**Text provided**
**********

Using XML, Part 1
For a successful technology, reality must take precedence over public relations, for Nature cannot be fooled.
– Richard Feynman
When Feynman said this in the conclusion of his Minority Report Appendix to the Rogers Commission Report  on the Space Shuttle Challenger disaster, it was in reaction to what he saw as NASA’s unrealistic assessment of the reliability of the Space Shuttle. However, his conclusion applies equally well to any technology, especially those, like XML, that have been heavily touted.
While I’m a big supporter of XML technology—I’m writing this book using the latest available version of DocBook XML, version 5.0, which is still a Candidate Release as I write—I’m also the first to point out that XML is not a panacea. It will not cure male pattern baldness, feed the hungry, or make Britney Spears sing in tune. It also won’t organize your documentation, eliminate your production backend, or allow you to hire fewer, less skilled, or cheaper writers. But, it does provide the best way to markup nearly all technical documentation.
The Origins of XML
Before I justify that statement, let’s take a quick romp through XML’s history. XML is the latest in a line of markup languages that originated at IBM in the late 1960s. Charles Goldfarb, Edward Mosher, and Raymond Lorie developed GML (originally named using their initials, then later “generalized” to Generalized Markup Language), which became part of several IBM document processing products.
Various kinds of text markup had been common for many years, and GML was just one of many. The critical differentiator for GML was that the developers wanted to, “… restrict markup within the document to identification of the document’s structure and other attributes.” Goldfarb and his colleagues recognized that if you embed processing commands into your content, you will be forced to update your content when you need to change the processing or if you need to process the content in another environment. Therefore, they replaced explicit processing commands with mnemonic tags that described the content. This allowed them to process the same content with different applications or on different hardware.
GML evolved into SGML, Standard Generalized Markup Language, which is an international standard, “ISO 8879:1986 Information processing—Text and office systems—Standard Generalized Markup Language (SGML)” . Once again, Charles Goldfarb was closely involved; so closely that he is often referred to as the “father of SGML.”
SGML is a “meta-language,” that is, a language used to define other languages. Unlike previous markup languages, you don’t use SGML directly. Instead, you create an SGML “Document Type Definition” (DTD) that defines a set of tags and a grammar.

**********

**Listed records**

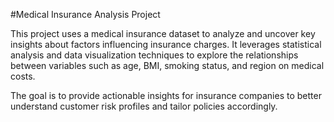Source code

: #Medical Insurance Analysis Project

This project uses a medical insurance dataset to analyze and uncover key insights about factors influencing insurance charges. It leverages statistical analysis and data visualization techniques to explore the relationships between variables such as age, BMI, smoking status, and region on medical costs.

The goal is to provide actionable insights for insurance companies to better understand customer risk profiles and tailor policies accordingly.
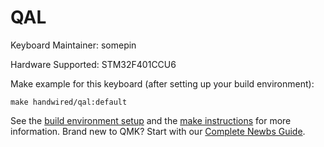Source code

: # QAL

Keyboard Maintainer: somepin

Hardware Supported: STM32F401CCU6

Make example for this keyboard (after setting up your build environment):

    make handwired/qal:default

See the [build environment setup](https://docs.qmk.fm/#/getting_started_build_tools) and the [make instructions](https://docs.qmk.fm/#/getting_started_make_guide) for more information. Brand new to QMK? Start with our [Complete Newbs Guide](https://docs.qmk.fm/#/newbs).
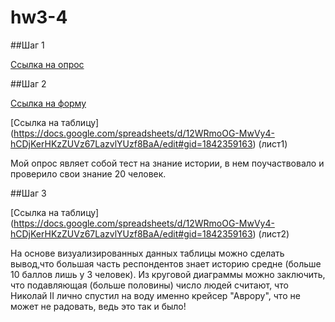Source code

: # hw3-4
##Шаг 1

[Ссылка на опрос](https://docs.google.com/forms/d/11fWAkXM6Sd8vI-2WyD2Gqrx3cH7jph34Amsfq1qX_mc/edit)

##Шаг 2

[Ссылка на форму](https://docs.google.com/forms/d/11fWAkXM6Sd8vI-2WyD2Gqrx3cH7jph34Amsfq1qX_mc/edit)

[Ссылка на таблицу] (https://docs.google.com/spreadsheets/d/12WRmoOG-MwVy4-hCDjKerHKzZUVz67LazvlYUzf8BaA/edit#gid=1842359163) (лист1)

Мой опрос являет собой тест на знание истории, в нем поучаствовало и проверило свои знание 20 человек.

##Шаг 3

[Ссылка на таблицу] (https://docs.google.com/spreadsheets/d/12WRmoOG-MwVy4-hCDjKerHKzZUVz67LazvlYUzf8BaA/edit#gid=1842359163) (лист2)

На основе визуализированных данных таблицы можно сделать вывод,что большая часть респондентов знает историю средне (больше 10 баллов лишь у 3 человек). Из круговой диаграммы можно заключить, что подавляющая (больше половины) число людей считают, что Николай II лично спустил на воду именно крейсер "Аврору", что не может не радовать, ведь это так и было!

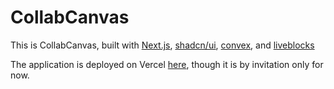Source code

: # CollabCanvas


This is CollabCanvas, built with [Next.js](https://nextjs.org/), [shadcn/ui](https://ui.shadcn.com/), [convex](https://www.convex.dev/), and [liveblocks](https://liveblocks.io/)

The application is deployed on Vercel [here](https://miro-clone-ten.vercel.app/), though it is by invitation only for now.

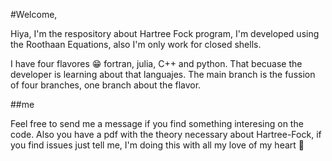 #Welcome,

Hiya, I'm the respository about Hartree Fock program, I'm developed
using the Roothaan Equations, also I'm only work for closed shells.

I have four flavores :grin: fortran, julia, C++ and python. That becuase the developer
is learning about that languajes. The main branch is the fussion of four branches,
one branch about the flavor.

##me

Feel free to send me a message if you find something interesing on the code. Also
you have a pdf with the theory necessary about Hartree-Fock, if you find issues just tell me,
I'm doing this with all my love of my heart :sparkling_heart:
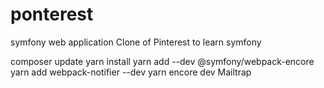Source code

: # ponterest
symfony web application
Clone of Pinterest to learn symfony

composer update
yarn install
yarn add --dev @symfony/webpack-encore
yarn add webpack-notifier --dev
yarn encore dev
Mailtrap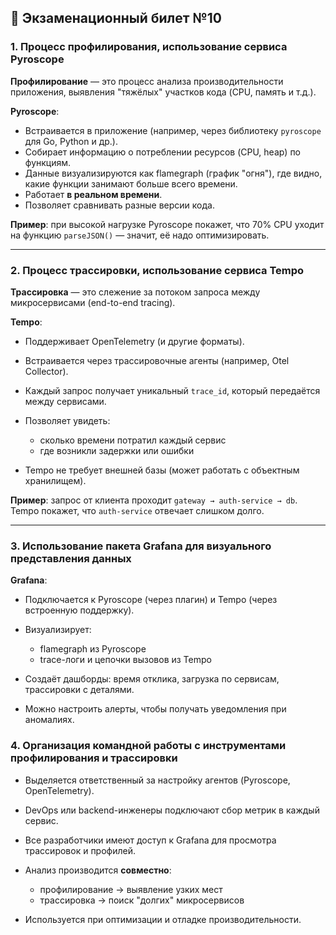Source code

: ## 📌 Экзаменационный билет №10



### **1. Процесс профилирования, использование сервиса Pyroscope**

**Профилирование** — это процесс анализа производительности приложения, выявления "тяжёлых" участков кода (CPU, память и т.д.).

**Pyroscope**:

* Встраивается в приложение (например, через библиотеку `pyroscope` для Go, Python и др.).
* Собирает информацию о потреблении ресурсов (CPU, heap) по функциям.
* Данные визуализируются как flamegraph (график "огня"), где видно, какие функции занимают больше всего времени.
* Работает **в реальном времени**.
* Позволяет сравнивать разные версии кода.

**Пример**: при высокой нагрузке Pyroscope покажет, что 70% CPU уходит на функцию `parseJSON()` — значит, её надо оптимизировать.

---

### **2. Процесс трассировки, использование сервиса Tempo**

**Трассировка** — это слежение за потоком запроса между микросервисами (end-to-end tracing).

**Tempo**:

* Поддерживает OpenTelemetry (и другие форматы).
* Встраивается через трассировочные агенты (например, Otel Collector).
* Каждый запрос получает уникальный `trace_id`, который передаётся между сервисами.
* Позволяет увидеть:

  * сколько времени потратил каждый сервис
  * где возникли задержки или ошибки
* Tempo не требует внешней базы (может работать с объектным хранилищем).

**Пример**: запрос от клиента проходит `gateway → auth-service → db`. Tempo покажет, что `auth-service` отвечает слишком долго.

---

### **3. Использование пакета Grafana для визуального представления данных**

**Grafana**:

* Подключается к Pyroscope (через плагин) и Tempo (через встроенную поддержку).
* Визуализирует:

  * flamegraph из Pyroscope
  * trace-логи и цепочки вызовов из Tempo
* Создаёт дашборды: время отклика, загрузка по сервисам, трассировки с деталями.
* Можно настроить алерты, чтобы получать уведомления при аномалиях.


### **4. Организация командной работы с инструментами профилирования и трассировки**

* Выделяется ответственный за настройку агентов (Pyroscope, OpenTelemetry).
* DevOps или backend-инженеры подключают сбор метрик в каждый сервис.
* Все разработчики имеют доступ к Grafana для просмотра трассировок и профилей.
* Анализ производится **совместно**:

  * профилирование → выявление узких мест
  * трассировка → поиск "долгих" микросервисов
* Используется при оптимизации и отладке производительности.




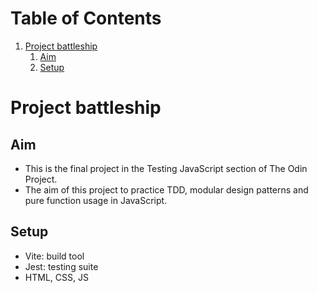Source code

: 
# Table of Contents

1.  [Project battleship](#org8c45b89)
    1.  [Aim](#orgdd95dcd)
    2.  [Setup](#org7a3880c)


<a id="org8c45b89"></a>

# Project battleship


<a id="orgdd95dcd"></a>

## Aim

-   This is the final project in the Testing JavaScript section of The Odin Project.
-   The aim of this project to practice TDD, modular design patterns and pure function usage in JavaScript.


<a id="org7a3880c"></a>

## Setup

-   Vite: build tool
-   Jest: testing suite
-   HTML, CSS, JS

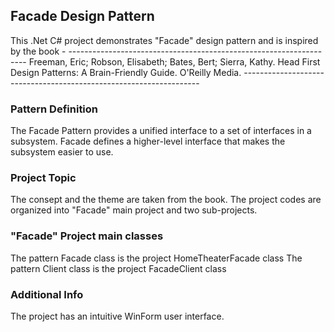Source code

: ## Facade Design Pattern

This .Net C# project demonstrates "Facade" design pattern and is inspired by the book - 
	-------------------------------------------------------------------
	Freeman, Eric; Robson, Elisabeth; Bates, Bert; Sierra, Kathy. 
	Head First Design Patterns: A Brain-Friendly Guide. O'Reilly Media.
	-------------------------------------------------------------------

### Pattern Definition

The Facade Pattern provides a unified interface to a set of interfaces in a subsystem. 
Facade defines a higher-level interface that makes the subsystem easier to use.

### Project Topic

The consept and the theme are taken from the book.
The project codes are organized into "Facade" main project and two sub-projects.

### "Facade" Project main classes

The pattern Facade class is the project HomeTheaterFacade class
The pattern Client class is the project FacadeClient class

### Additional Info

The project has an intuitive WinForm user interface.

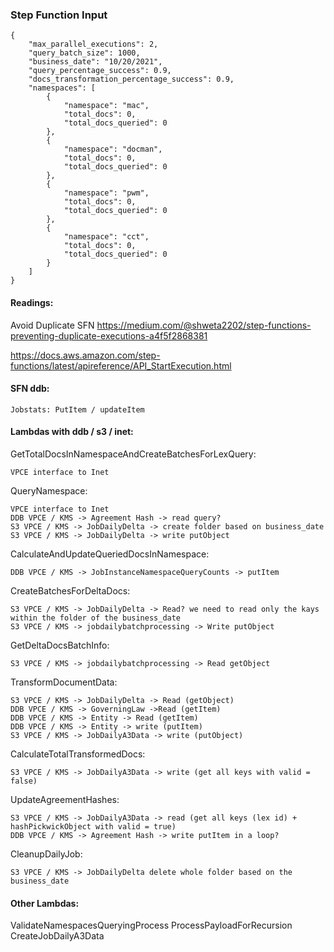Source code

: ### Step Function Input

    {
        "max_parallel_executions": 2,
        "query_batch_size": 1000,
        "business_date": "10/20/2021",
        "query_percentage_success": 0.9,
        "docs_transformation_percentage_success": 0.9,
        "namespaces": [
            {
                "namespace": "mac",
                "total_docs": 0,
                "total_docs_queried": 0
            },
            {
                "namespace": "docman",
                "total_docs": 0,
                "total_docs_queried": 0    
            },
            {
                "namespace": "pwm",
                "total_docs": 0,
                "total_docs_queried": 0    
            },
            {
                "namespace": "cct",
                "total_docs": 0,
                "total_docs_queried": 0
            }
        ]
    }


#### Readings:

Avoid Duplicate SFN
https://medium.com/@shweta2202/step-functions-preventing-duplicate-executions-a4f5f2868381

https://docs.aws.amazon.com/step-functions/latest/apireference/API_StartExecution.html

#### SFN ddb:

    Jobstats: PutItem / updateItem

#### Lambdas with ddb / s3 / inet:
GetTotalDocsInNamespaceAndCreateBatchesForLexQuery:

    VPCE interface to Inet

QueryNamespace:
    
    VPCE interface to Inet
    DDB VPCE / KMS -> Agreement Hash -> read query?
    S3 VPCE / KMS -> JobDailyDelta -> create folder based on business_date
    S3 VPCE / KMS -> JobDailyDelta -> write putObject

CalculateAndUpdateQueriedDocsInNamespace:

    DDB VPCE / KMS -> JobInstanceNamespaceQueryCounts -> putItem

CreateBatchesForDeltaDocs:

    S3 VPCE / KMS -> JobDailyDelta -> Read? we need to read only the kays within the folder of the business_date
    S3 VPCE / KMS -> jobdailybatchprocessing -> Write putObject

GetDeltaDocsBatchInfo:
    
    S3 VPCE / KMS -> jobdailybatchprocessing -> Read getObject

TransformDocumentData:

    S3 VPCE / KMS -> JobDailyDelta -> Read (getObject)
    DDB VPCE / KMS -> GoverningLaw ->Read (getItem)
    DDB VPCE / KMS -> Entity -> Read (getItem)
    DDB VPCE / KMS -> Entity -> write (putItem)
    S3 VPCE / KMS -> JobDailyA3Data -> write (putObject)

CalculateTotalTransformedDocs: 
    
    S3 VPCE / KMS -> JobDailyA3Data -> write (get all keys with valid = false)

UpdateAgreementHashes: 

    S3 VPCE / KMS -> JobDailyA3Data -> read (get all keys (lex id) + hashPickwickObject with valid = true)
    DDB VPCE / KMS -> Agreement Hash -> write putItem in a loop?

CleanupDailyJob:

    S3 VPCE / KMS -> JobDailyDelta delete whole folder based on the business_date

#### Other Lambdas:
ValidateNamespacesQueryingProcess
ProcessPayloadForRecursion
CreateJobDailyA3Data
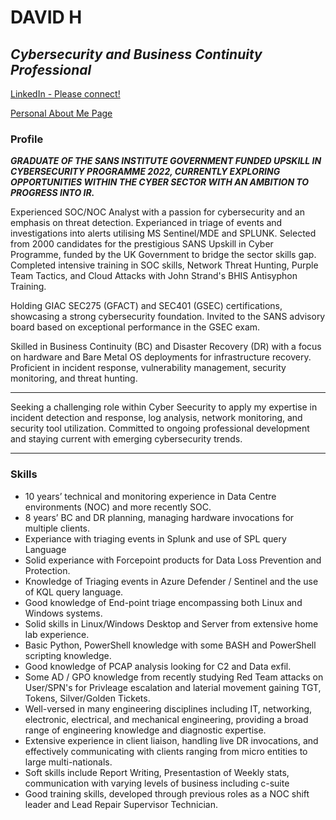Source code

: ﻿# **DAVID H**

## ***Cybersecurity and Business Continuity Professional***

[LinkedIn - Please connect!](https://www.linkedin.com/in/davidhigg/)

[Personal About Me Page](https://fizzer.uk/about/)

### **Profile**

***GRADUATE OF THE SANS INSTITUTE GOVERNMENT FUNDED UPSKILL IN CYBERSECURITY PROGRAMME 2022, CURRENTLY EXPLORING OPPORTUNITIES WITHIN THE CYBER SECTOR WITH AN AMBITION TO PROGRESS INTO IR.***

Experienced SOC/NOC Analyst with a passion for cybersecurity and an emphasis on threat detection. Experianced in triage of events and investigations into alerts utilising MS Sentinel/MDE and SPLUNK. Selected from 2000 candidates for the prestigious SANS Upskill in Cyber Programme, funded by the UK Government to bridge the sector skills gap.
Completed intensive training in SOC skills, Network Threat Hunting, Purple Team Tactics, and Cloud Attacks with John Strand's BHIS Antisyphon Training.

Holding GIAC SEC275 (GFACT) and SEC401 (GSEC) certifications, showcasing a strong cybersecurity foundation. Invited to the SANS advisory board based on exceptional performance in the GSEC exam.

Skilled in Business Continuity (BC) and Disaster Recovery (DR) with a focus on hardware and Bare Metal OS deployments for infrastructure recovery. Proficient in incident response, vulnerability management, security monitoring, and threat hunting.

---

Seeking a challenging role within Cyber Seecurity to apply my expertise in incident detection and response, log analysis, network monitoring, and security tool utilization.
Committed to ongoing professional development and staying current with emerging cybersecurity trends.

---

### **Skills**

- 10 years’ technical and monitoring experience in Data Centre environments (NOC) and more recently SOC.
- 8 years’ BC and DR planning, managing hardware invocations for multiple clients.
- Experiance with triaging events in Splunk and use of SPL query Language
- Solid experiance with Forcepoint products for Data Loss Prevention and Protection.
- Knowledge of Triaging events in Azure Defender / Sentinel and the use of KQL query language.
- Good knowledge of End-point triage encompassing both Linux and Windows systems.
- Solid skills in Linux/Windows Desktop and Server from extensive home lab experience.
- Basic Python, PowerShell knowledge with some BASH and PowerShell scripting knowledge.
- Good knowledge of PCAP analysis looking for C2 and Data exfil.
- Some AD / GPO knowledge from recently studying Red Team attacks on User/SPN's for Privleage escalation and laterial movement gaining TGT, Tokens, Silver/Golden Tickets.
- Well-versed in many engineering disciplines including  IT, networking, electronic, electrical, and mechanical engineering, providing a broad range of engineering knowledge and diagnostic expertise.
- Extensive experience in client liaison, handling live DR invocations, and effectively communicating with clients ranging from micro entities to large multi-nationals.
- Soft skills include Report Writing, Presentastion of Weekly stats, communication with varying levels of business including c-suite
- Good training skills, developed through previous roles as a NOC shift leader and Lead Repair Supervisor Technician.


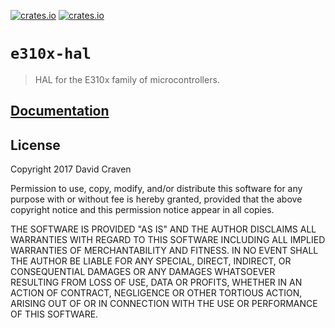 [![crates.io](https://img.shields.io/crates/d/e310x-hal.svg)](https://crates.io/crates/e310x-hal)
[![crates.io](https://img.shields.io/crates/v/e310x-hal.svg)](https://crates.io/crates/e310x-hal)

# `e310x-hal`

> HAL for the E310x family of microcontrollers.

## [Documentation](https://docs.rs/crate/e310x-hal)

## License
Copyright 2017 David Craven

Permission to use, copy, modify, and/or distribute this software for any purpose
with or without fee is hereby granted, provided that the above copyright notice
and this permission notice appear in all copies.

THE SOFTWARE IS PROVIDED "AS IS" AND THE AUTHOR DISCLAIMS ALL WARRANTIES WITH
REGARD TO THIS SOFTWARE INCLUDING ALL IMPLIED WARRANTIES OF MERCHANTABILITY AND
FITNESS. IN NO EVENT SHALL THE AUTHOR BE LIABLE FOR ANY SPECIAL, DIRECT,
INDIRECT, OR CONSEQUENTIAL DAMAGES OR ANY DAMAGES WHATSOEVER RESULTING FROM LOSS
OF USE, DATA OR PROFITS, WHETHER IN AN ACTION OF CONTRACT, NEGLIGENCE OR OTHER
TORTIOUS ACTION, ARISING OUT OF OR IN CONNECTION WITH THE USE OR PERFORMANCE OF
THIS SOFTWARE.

**********

**Activities**
1/ According to the text on XML, who is often called the "father of SGML"?
2/ Decide whether each statement agrees with the text on XML. Answer yes or no and quote the deciding words.
(a) The author is writing the book in DocBook XML version 5.0.
(b) Like earlier markup languages, SGML is used directly.
(c) The developers of GML replaced mnemonic tags with explicit processing commands.

**Exercise responses**
1/ Charles Goldfarb.

2/
(a) Yes: "I’m writing this book using the latest available version of DocBook XML, version 5.0"
(b) No: "Unlike previous markup languages, you don’t use SGML directly."
(c) No: "they replaced explicit processing commands with mnemonic tags that described the content."